MATERIAL AND METHODS : A data set, applying the woman as unit for analyses, comprising all test activity in one Norwegian county, was created for the period 1990-2003 (women 15-59 years old, resident in Sør-Trøndelag County, n = 56,220). Tests registered within 60 days from the previous test were excluded. Outcome measures are age-specific testing rates (first test), cumulative incidence of first test and incidence of repeated testing, proportion of positive first tests and cumulative incidence of being diagnosed with chlamydia before the age of 25, and 12-month incidence of chlamydia.

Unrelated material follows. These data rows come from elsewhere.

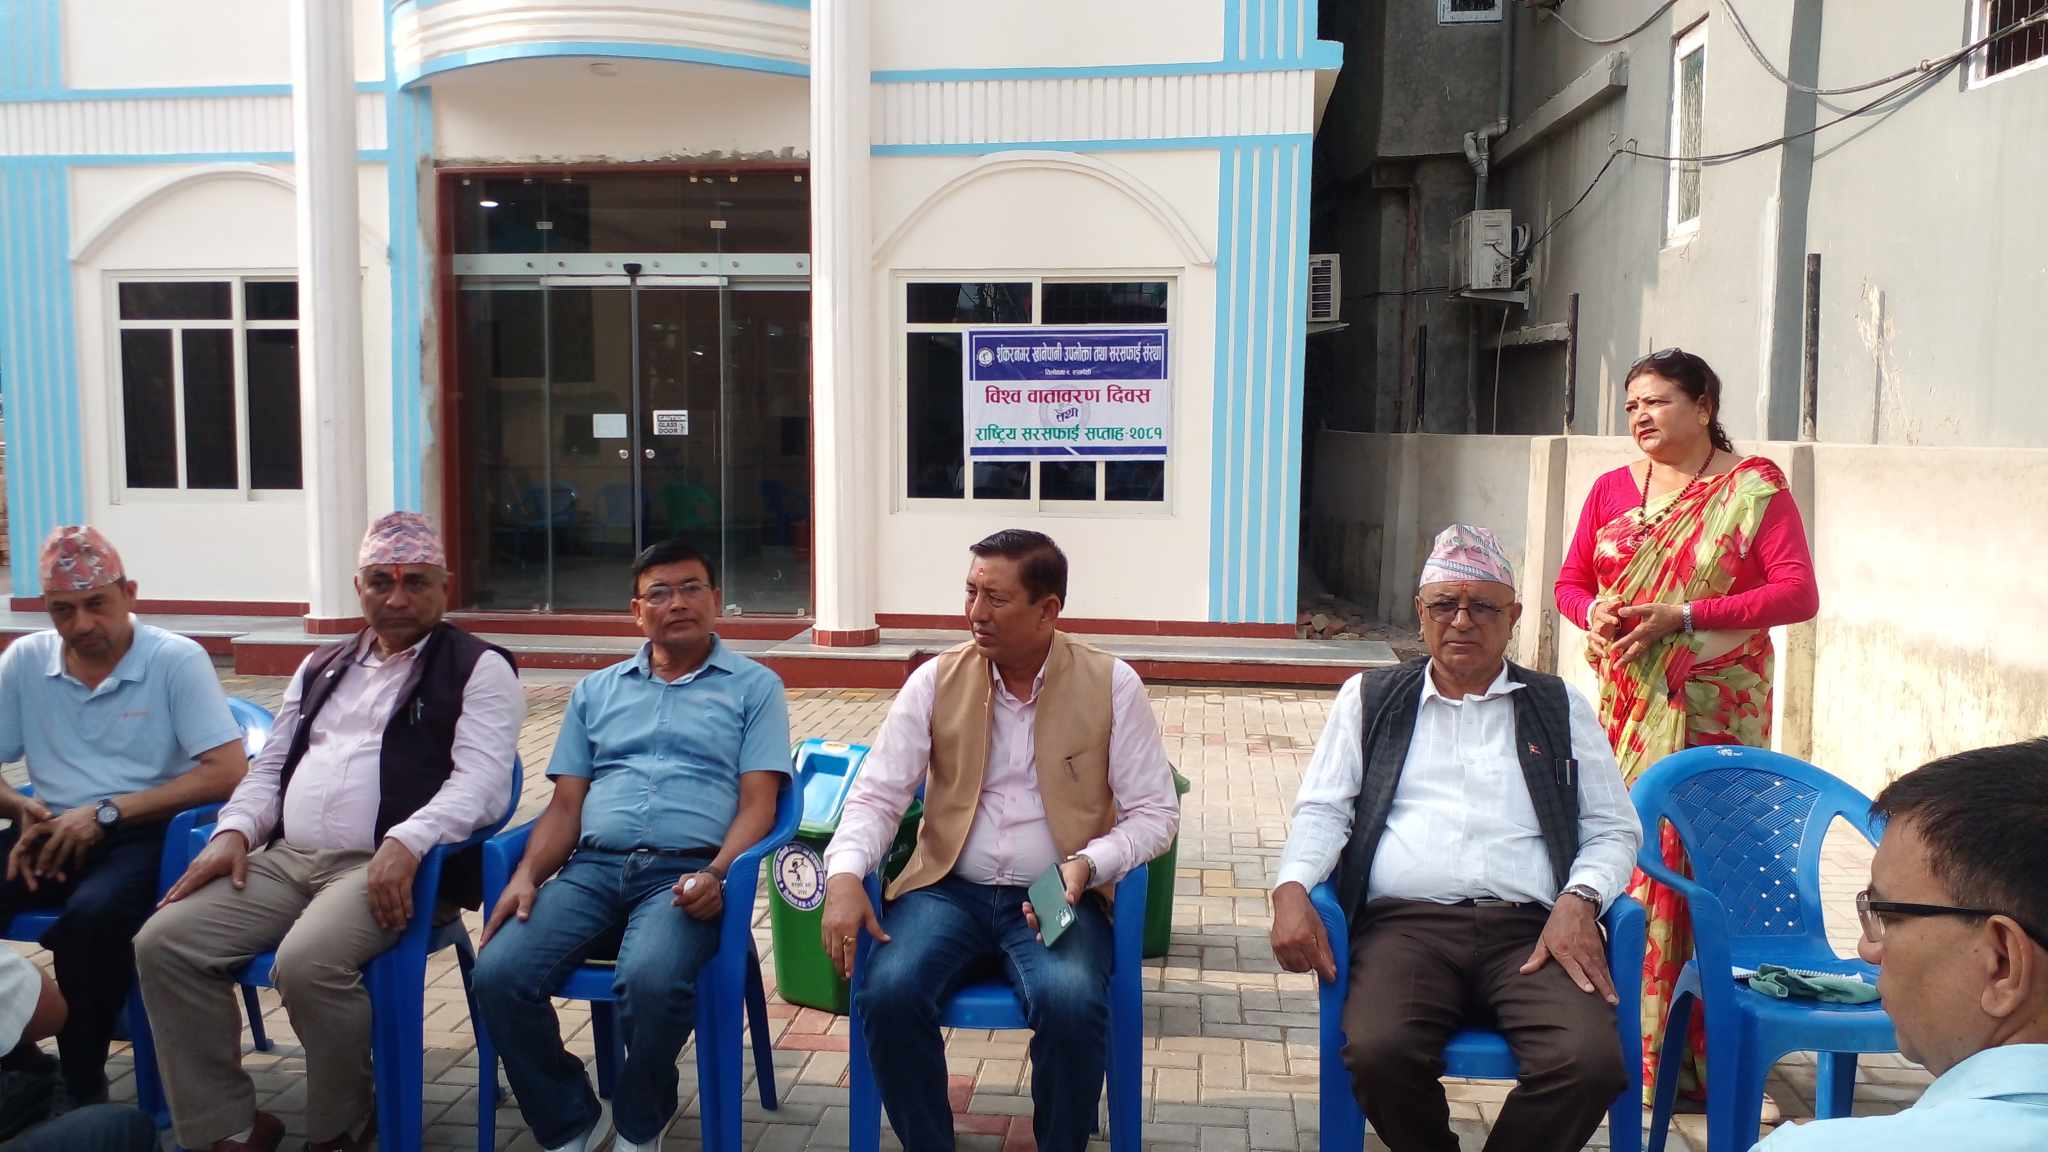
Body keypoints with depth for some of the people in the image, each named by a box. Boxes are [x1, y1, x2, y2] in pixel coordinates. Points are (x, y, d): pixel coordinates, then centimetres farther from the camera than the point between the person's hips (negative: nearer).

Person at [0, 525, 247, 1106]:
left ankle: (83, 1089, -14)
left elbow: (227, 774, -13)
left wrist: (107, 813, -17)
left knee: (91, 916, -35)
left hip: (144, 834, -4)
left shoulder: (177, 659, -6)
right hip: (53, 830, 5)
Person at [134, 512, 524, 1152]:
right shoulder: (322, 666, 23)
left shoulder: (478, 669, 1)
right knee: (164, 943, -11)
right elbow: (270, 767, 24)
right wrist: (235, 830, 4)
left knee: (307, 964, -31)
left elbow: (481, 781, -12)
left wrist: (407, 843, -27)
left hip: (389, 866, -7)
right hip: (286, 858, 7)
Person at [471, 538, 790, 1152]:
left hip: (687, 873, -4)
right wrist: (527, 874, -3)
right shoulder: (595, 691, 23)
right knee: (499, 973, -22)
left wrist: (716, 873, -17)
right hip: (593, 868, 4)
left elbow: (757, 803, 2)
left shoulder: (754, 686, 12)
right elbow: (565, 806, 16)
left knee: (650, 981, -34)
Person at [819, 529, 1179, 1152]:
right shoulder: (935, 680, 1)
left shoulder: (1112, 684, -3)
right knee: (887, 993, -26)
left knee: (1071, 1005, -31)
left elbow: (1155, 813, -1)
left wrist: (1088, 864, -19)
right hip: (949, 888, 2)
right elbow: (877, 794, 1)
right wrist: (844, 875, -18)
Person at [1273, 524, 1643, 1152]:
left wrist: (1580, 899, -4)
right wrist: (1291, 888, -6)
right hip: (1406, 923, 0)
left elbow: (1615, 828, 17)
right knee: (1379, 1051, -31)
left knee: (1592, 1060, -29)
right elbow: (1323, 810, 13)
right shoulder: (1369, 698, 19)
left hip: (1531, 931, 1)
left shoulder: (1561, 707, 19)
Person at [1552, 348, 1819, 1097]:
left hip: (1716, 708, -4)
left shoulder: (1753, 489, -1)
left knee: (1702, 859, -7)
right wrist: (1596, 613, -7)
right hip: (1627, 700, 4)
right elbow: (1570, 581, 16)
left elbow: (1798, 593, -9)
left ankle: (1692, 1047, 2)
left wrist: (1683, 616, -17)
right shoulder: (1612, 489, 12)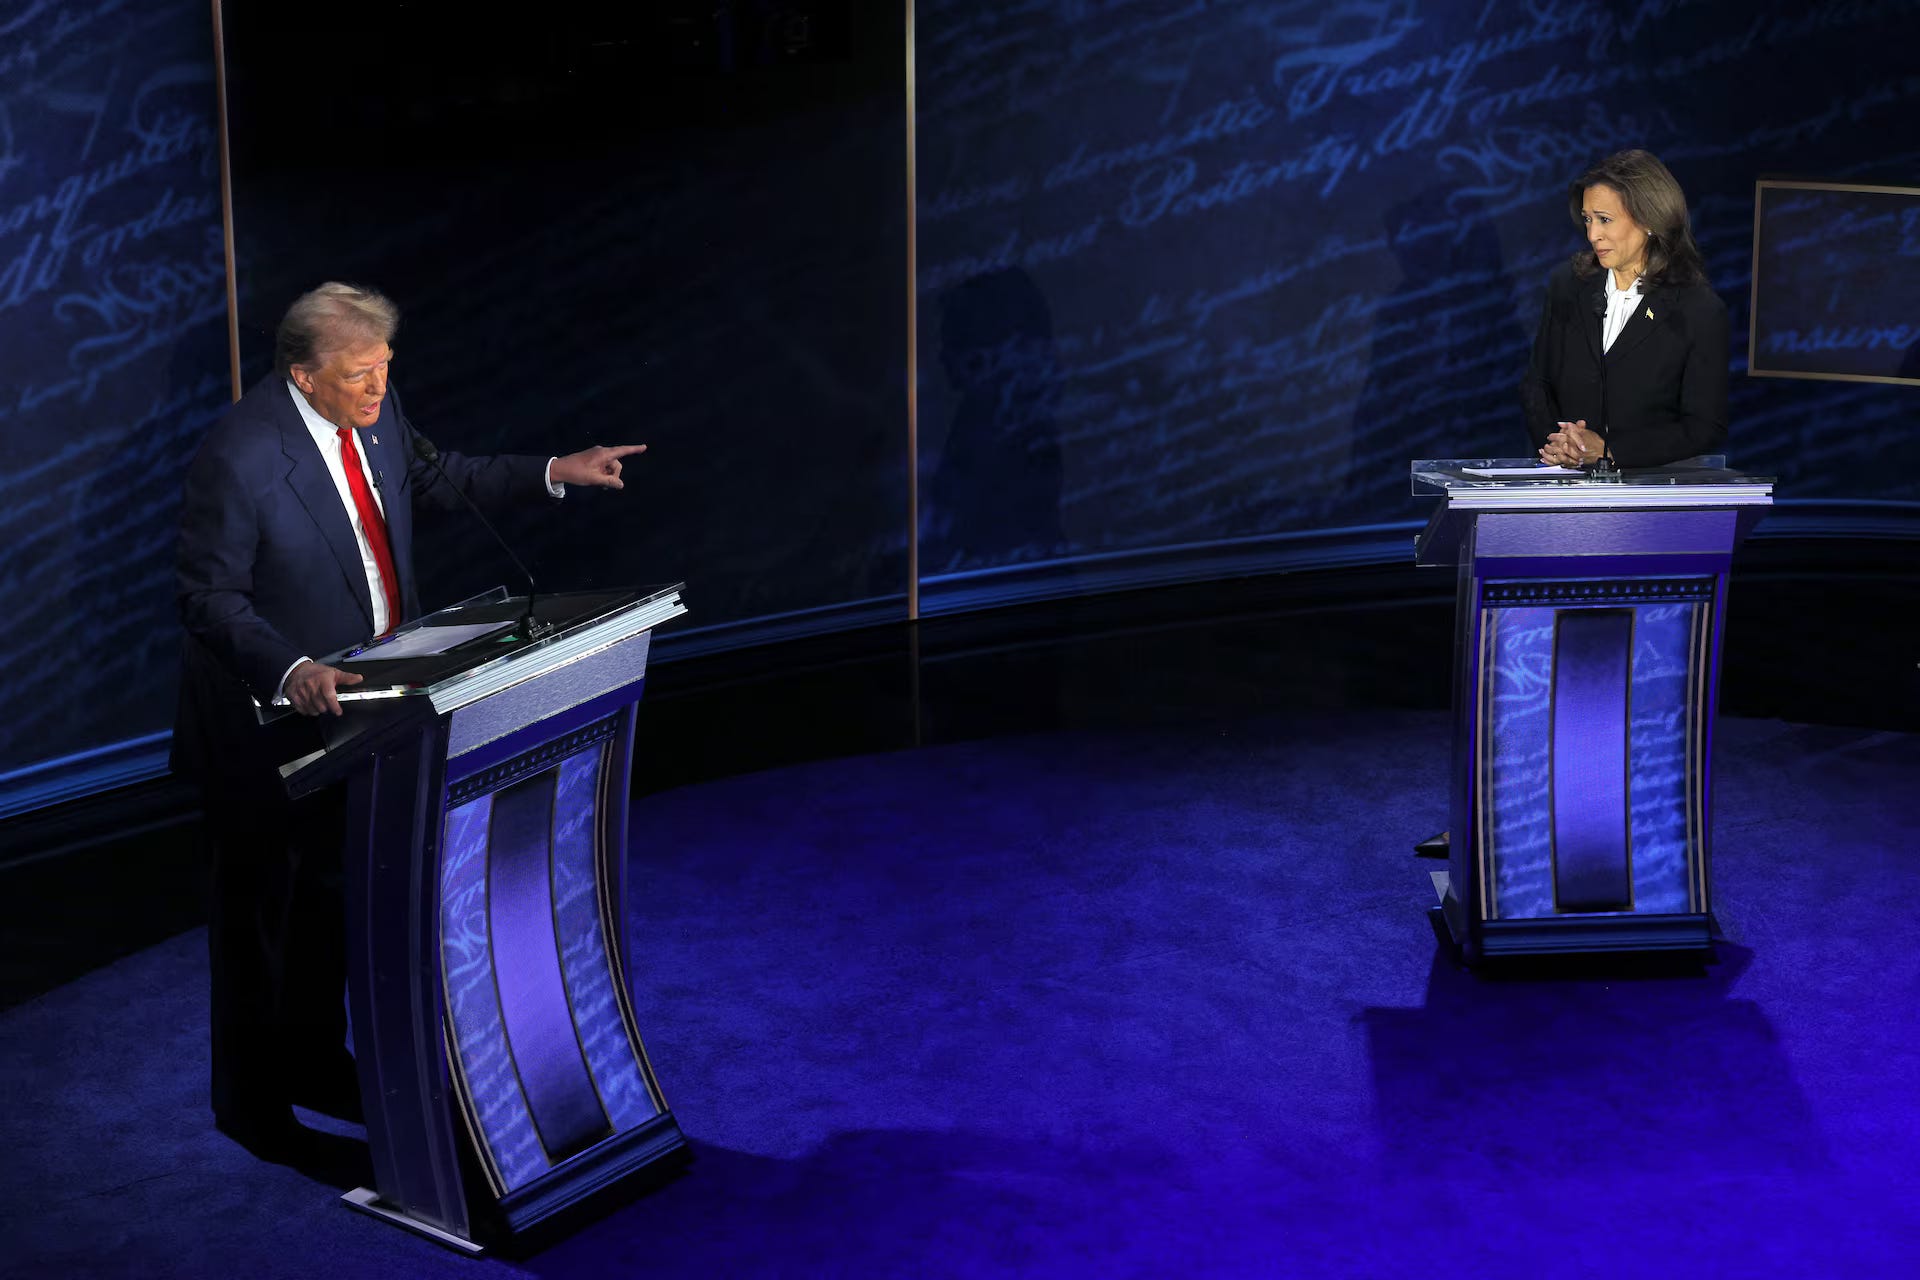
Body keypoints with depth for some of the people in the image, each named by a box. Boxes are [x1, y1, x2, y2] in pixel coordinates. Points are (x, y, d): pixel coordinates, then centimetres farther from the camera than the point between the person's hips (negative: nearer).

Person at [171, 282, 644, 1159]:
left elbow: (432, 480, 13)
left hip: (354, 700, 8)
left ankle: (314, 1063, 39)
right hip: (268, 717, -7)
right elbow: (210, 598, -24)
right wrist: (290, 674, -38)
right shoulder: (239, 459, -28)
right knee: (260, 909, 9)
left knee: (333, 893, 21)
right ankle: (250, 1102, 26)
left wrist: (552, 473, 5)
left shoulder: (374, 413, -5)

RESULTS : Testing rates were high among young women throughout the study period. By the age of 25, almost all women had been tested at least once for chlamydia (85-90%). By the end of the year following the first test, one in five women with a negative first test and one in three women with a positive first test had been tested for chlamydia at least once more. The proportion of positive tests was highest among the youngest women (9-11% for women 15-24 years from 2000). Cumulative incidence of diagnosed chlamydia by the age of 25 years was 15% for women born 1976-79. Incidence of chlamydia during the first year after the first test was 2-3%. The relative risk for being diagnosed with chlamydia after the first test was highest for women who initially tested positive, and for teenagers.
INTERPRETATION : The prevalence of chlamydia is high among young women. However, many women are not tested within a reasonable time after their first intercourse. Increased testing rates among teenagers can be achieved by focusing on easily available tests implying self-sampling methods.